Tasks for this exercise
1. Answer these questions about the passage on funding for the National Action Plan to End Child Marriage:
(a) How many pages long is the National Action Plan to End Child Marriage, 2018–2030?
(b) How much of that plan is devoted to funding for its implementation?
(c) For which plan does the quoted paragraph say a specific budget allocation should be considered?
2. Reproduce the passage on funding for the National Action Plan to End Child Marriage word for word, from "In order to" up to and including "and budgetary indicators.".
3. Carry on the passage about funding for the National Action Plan to End Child Marriage from the point where it stops.

The disconnect between national plans and funding realities can be seen elsewhere, such as the ninety-page National Action Plan to End Child Marriage, 2018–2030, which devotes just a single paragraph to funding for implementing the plan:

In order to ensure proper implementation of the National Action Plan, it is necessary to consider the allocation of specific budget for the 7th Five Year Plan. For the prevention of child marriage, the ministry will monitor the resource mobilization and results by measuring the progress of implementation of proposed strategies and programmes of the proposed budget and budgetary indicators.

Listed entries
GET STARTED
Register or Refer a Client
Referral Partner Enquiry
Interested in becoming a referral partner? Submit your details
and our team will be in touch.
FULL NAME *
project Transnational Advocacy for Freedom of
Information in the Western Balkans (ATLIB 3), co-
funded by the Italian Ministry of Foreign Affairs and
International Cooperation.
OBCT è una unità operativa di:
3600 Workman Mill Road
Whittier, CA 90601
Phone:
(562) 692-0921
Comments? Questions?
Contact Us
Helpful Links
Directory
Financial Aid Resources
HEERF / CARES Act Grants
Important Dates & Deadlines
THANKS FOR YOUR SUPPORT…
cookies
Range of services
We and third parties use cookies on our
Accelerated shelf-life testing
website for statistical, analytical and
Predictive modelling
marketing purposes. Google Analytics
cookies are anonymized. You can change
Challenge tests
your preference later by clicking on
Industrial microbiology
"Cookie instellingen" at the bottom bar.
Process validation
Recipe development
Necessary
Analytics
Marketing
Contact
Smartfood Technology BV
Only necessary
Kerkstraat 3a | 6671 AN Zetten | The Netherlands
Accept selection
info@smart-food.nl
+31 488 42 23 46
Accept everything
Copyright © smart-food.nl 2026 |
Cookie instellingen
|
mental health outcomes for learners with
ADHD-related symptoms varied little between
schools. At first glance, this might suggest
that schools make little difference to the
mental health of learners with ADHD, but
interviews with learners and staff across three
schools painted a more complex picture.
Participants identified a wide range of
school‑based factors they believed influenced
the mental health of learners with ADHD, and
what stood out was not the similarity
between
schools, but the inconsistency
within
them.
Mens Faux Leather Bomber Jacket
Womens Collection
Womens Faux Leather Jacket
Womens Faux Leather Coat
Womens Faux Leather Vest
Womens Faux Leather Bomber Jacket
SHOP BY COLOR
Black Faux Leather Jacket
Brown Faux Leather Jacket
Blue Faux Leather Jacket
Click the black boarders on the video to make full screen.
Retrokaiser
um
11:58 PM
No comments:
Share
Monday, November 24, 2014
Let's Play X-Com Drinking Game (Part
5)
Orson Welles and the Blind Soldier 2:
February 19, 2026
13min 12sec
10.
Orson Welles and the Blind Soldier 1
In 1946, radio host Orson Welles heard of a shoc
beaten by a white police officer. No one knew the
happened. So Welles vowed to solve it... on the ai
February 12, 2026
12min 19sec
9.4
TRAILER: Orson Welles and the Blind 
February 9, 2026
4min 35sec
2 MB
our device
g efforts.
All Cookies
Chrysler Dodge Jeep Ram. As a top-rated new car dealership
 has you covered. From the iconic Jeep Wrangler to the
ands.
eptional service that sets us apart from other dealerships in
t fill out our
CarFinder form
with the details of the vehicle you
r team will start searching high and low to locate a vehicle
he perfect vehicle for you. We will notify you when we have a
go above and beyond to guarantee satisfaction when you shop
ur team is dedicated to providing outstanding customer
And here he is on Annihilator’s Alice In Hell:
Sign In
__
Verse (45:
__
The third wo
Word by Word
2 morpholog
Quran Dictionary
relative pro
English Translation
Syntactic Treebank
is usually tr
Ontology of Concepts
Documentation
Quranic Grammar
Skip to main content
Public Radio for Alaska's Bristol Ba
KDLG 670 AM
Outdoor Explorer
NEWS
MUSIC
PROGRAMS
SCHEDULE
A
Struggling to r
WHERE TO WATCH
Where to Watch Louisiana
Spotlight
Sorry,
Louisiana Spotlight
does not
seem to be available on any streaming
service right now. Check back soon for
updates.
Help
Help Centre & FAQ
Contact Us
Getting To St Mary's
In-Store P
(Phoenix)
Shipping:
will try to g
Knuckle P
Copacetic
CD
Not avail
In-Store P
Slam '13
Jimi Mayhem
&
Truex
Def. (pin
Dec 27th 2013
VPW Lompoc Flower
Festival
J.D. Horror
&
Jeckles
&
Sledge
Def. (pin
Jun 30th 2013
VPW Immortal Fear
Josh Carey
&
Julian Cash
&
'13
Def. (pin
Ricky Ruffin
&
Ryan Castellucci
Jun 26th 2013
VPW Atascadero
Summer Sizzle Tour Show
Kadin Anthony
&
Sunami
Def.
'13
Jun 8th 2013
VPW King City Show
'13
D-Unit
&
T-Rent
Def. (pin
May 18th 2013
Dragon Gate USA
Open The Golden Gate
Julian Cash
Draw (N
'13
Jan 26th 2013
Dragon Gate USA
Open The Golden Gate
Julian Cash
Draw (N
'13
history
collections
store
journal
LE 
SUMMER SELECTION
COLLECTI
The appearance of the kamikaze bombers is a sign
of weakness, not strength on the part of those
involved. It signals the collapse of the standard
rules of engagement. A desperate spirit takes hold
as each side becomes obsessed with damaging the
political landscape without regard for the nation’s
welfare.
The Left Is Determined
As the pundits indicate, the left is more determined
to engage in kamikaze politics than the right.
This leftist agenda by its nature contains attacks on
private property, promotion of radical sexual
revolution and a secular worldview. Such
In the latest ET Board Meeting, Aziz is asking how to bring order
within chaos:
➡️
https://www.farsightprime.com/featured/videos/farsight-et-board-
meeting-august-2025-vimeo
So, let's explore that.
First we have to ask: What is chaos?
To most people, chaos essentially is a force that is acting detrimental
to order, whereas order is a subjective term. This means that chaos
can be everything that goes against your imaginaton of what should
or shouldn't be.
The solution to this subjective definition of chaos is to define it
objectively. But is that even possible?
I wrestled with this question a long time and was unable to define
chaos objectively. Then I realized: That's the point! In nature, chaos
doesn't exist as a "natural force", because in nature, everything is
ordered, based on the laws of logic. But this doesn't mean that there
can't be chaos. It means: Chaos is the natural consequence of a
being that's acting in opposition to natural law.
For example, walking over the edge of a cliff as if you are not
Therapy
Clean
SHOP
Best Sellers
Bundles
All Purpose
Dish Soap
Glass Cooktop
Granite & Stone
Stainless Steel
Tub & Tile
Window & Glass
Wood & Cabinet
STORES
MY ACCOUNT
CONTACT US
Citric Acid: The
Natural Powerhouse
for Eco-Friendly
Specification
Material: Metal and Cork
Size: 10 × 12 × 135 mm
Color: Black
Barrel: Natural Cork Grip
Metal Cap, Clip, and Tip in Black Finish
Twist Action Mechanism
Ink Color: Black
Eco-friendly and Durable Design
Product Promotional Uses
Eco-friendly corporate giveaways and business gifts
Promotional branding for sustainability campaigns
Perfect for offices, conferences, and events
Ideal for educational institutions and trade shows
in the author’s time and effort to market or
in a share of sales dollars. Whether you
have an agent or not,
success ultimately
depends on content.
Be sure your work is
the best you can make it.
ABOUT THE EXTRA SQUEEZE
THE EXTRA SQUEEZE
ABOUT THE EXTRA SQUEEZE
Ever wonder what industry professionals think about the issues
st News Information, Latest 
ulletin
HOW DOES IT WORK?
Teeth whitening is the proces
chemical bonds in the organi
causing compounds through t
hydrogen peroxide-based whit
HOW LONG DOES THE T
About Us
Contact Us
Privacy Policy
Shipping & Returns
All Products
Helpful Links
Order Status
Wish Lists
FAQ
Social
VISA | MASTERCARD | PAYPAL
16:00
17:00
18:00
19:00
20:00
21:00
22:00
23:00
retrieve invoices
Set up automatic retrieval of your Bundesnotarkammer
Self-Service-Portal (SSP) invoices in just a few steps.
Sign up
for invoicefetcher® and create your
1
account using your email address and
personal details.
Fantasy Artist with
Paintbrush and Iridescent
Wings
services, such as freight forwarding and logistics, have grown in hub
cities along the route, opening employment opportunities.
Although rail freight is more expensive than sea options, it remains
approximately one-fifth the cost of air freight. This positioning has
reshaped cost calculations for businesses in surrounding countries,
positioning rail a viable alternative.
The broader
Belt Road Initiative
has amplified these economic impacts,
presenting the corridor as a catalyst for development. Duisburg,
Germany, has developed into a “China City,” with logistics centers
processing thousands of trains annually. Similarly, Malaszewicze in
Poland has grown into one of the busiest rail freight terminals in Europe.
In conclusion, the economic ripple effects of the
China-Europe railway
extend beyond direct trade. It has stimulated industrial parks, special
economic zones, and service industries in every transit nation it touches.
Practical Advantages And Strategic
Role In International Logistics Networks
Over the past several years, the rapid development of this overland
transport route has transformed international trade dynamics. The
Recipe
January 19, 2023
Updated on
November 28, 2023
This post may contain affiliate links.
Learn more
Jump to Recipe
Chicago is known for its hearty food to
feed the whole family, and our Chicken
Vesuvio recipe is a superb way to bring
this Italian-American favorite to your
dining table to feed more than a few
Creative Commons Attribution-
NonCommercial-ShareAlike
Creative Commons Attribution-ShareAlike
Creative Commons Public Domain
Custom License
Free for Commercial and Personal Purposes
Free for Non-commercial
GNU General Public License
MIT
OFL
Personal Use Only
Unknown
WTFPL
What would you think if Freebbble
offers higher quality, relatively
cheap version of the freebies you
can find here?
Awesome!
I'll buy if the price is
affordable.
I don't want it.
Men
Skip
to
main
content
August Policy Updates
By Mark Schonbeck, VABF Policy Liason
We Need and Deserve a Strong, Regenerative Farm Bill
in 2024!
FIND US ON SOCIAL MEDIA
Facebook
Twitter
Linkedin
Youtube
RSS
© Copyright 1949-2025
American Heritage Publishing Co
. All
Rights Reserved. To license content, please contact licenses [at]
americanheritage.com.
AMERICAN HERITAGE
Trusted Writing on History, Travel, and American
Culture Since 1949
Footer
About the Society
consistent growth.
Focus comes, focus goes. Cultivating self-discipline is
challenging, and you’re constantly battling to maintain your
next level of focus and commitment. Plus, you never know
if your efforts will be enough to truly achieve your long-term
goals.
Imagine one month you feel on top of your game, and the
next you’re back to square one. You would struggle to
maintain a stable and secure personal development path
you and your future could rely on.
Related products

Responses by task
1.
(a) Ninety pages.
(b) A single paragraph.
(c) The 7th Five Year Plan.

2.
In order to ensure proper implementation of the National Action Plan, it is necessary to consider the allocation of specific budget for the 7th Five Year Plan. For the prevention of child marriage, the ministry will monitor the resource mobilization and results by measuring the progress of implementation of proposed strategies and programmes of the proposed budget and budgetary indicators.

3.
The NAPVAWC monitoring and evaluation framework provides further information for twenty-one additional government entities that are responsible for aspects of the plan, but neither CSA, nor even child protection, receives specific mention in available national-level budget documents analyzed for those entities. For example, the latest batch of Medium-Term Expenditure Estimates, for FY 2023–24, fails to reference CSA across numerous entities called out in the NAPVAWC, such as the Ministry of Primary and Mass Education (and Secondary and Higher Education Division), the Ministry of Social Welfare, or the Ministry of Youth and Sports. When issues related to child protection are mentioned specifically, they are too general to be directly attributed to responding to CSA. For example, the Law and Justice Division makes note of contributions to “Women and children repression prevention tribunals” and “Strengthening capacity of judicial system for child protection in Bangladesh.” While each of these government entities may be contributing toward preventing and responding to CSA, the scope of those contributions and their trajectory is obscured by the lack of available budgeting information.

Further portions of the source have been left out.